Mesmo com a queda nas medidas restritivas adotadas pelos governos estaduais e municipais, o número de microempreendedores individuais (MEI) e de micro e pequenas empresas que comercializam seus produtos pela internet continua apresentando incremento. De acordo com a 13ª Pesquisa de Impacto da Pandemia do Coronavírus nos Pequenos Negócios, realizada pelo Sebrae em parceria com a Fundação Getúlio Vargas (FGV) em novembro do ano passado, 74% dos pequenos negócios atuam no comércio eletrônico.

Esse é o maior patamar da série histórica, que começou a ser realizada em maio de 2020. Na época, 59% dos donos de pequenos negócios atuavam com o comércio eletrônico. “A digitalização das micro e pequenas empresas, além dos MEI, foi acelerada pela pandemia. Essa é uma realidade que veio para ficar e, mesmo com a reabertura, a busca por canais digitais continua sendo intensa pelos empreendedores que agora estão com a missão de aliar as vendas virtuais com as presenciais”, comenta o presidente do Sebrae, Carlos Melles.

As mulheres são as que mais digitalizaram seus negócios. Segundo a pesquisa, oito a cada dez empreendedoras estão no comércio eletrônico, entre os homes, essa proporção para cai para sete a cada dez. Quando a análise é feita por porte, observa-se que os microempreendedores individuais (MEI) também são mais atuantes com 76% deles vendendo pela internet contra 72% dos donos de micro e pequenas empresas. “Desde que começamos a série de pesquisas sobre as vendas do comércio eletrônico, essa tendência se mantém. Quanto menor o porte, mais digitalizado”, pontua Melles.

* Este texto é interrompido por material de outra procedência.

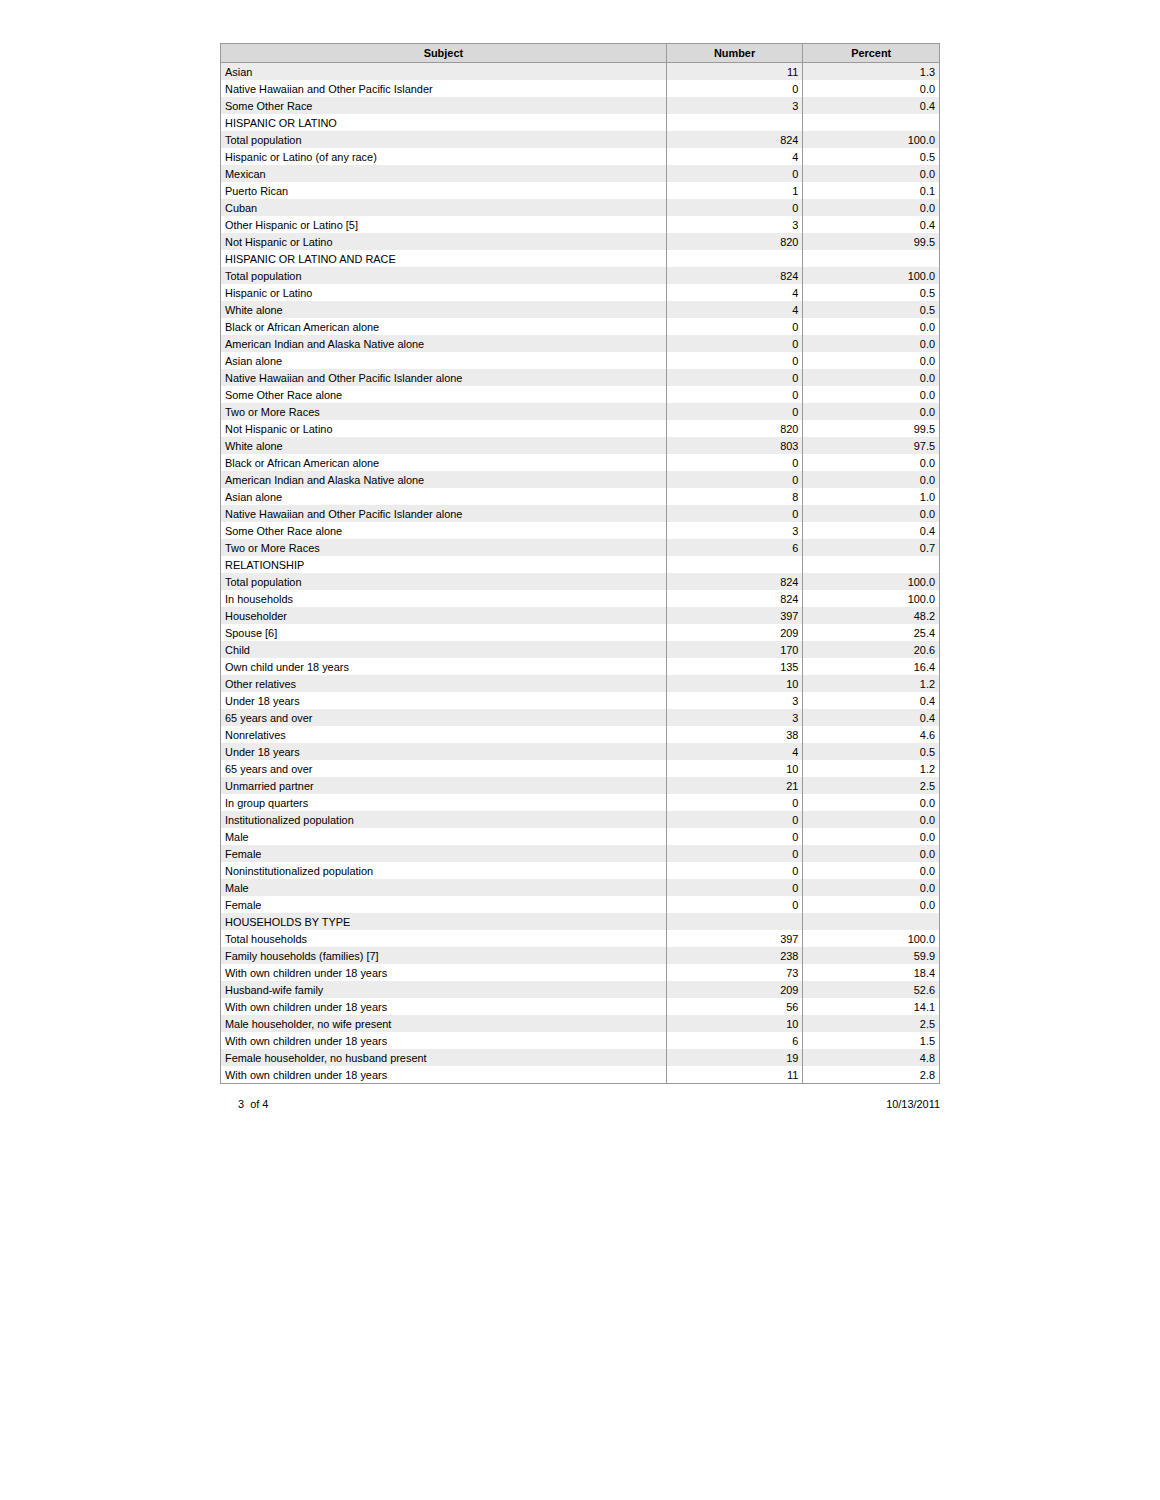| Subject | Number | Percent |
| --- | --- | --- |
| Asian | 11 | 1.3 |
| Native Hawaiian and Other Pacific Islander | 0 | 0.0 |
| Some Other Race | 3 | 0.4 |
| HISPANIC OR LATINO | | |
| Total population | 824 | 100.0 |
| Hispanic or Latino (of any race) | 4 | 0.5 |
| Mexican | 0 | 0.0 |
| Puerto Rican | 1 | 0.1 |
| Cuban | 0 | 0.0 |
| Other Hispanic or Latino [5] | 3 | 0.4 |
| Not Hispanic or Latino | 820 | 99.5 |
| HISPANIC OR LATINO AND RACE | | |
| Total population | 824 | 100.0 |
| Hispanic or Latino | 4 | 0.5 |
| White alone | 4 | 0.5 |
| Black or African American alone | 0 | 0.0 |
| American Indian and Alaska Native alone | 0 | 0.0 |
| Asian alone | 0 | 0.0 |
| Native Hawaiian and Other Pacific Islander alone | 0 | 0.0 |
| Some Other Race alone | 0 | 0.0 |
| Two or More Races | 0 | 0.0 |
| Not Hispanic or Latino | 820 | 99.5 |
| White alone | 803 | 97.5 |
| Black or African American alone | 0 | 0.0 |
| American Indian and Alaska Native alone | 0 | 0.0 |
| Asian alone | 8 | 1.0 |
| Native Hawaiian and Other Pacific Islander alone | 0 | 0.0 |
| Some Other Race alone | 3 | 0.4 |
| Two or More Races | 6 | 0.7 |
| RELATIONSHIP | | |
| Total population | 824 | 100.0 |
| In households | 824 | 100.0 |
| Householder | 397 | 48.2 |
| Spouse [6] | 209 | 25.4 |
| Child | 170 | 20.6 |
| Own child under 18 years | 135 | 16.4 |
| Other relatives | 10 | 1.2 |
| Under 18 years | 3 | 0.4 |
| 65 years and over | 3 | 0.4 |
| Nonrelatives | 38 | 4.6 |
| Under 18 years | 4 | 0.5 |
| 65 years and over | 10 | 1.2 |
| Unmarried partner | 21 | 2.5 |
| In group quarters | 0 | 0.0 |
| Institutionalized population | 0 | 0.0 |
| Male | 0 | 0.0 |
| Female | 0 | 0.0 |
| Noninstitutionalized population | 0 | 0.0 |
| Male | 0 | 0.0 |
| Female | 0 | 0.0 |
| HOUSEHOLDS BY TYPE | | |
| Total households | 397 | 100.0 |
| Family households (families) [7] | 238 | 59.9 |
| With own children under 18 years | 73 | 18.4 |
| Husband-wife family | 209 | 52.6 |
| With own children under 18 years | 56 | 14.1 |
| Male householder, no wife present | 10 | 2.5 |
| With own children under 18 years | 6 | 1.5 |
| Female householder, no husband present | 19 | 4.8 |
| With own children under 18 years | 11 | 2.8 |
3 of 4
10/13/2011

A plataforma Whatsapp é a mais utilizada para efetuar vendas, sendo adotada por 84% dos pequenos negócios que comercializam eletronicamente. Em segundo lugar, vem o Instagram com 51% de adeptos, seguido pelo Facebook com 42%. Apenas 14% desses negócios possuem loja virtual própria e outros 6% utilizam aplicativos como Ifood, Rappi e UberEats. Plataformas de Marketplace como OLX, Mercado Livre e Magalu abarcam menos de 7% dos empreendedores. “Os donos de pequenos negócios procuram atuar em plataformas com maior número de usuários e mais conhecidas como forma de incrementar suas vendas”, destaca o presidente do Sebrae.